「レースモードになれないから戸惑っている」とレース前にコメントしていた辻村だが、終わってみれば9位でゴール。タイム的にも予選で入れることができなかった2分10秒台に入れ、ベストは2分10秒497。レース中、10秒台で5周している。グリッドでは何を考えたいたかと訊ねると
「ツーリング気分で走ろう。ピークは今年の8耐へもっていけばいい。そう自分に言い聞かせていた」と言う。
それでも決勝中は、2、3周目を2分12秒台でクリアすると4周目に最初の10秒台。ここから10秒後半から11秒前半でラップし続けた。
「スタートして走っていたら前に集団が現れて、それを追っかけていたら余計なことを考えることもなくなり、走りに集中することができた。前で転倒があったりして9位は棚ボタだけど、久々のレースを楽しめた」と表情はとても明るいものだった。
「現役時代はストイックに、レースでの自分の勝利だけを追い求めてきた。でもそういうレースは環境があってのもの。それを求める環境を保つのは難しいと感じて2008年に引退した。もちろんレースは走りたかった。でもレースを止め、ゴルフ場の仕事だったり大型四輪免許を取ってトラックに乗ったりして、不況の現状だったり、お金を稼ぐということはどんなに大変かを経験してきたから、レースをすることはとても無理だと思っていたけど、ラッキーな縁でまたレースへ戻ってくることができた。いろんな経験をしてきているから、自分がレースを走ることで喜んでくれると、それが本当に嬉しい。それはもう、自分のレース結果がどうとか、そういうのは関係なく、とても喜びを感じる」と語る辻村。

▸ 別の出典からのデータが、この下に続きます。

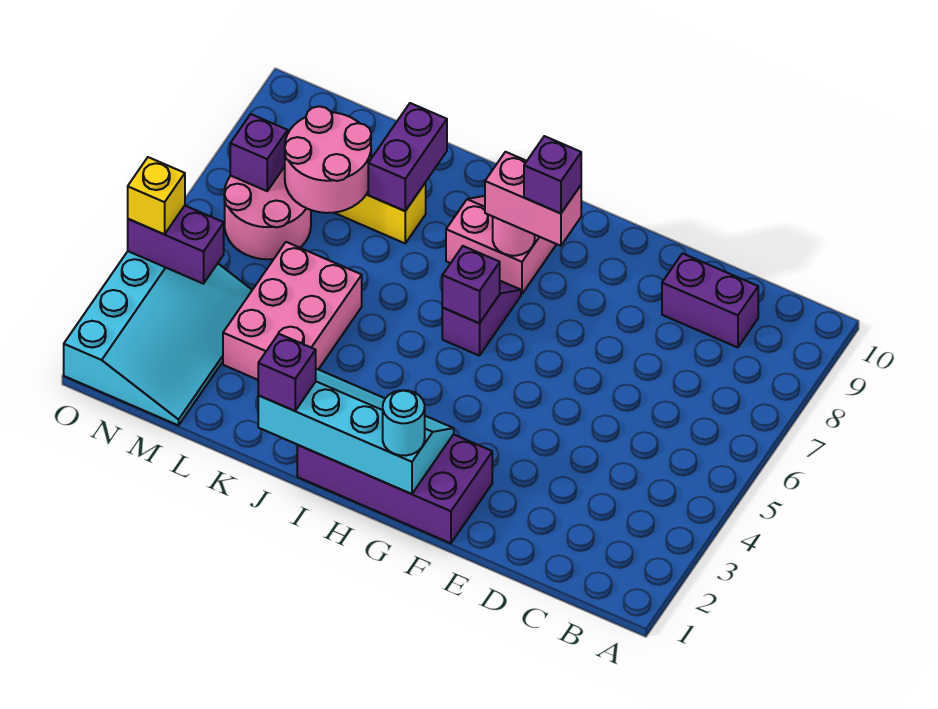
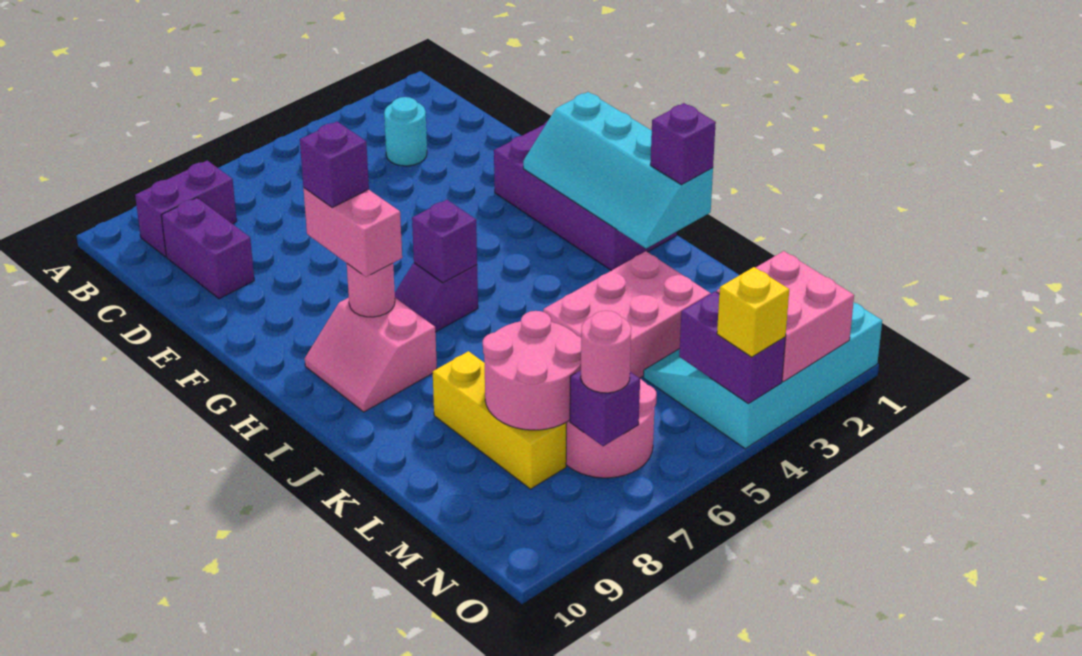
cyan round brick G1 level 3 -> cyan round brick C3 level 1
purple brick K8:K9 level 2 -> purple brick B8:B9 level 1
none -> pink brick N2:O3 level 2
none -> pink round brick N7 level 3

今年のレースはこの後、鈴鹿8耐へ向けたテストを重ね、本番だけ。
「できれば8耐が終わったら、得意で好きなコースでもあるSUGOあたりのレースにST600のマシンで出てみたい。JSBはマシン差が大きいし、それをライダーの技量だけで覆すのは現実的になかなか難しいけど、ST600ならトップ争いに加われそうだし、そうすることで若いライダーの刺激になると嬉しい」とも。
今後も辻村の動きは注目していきたい。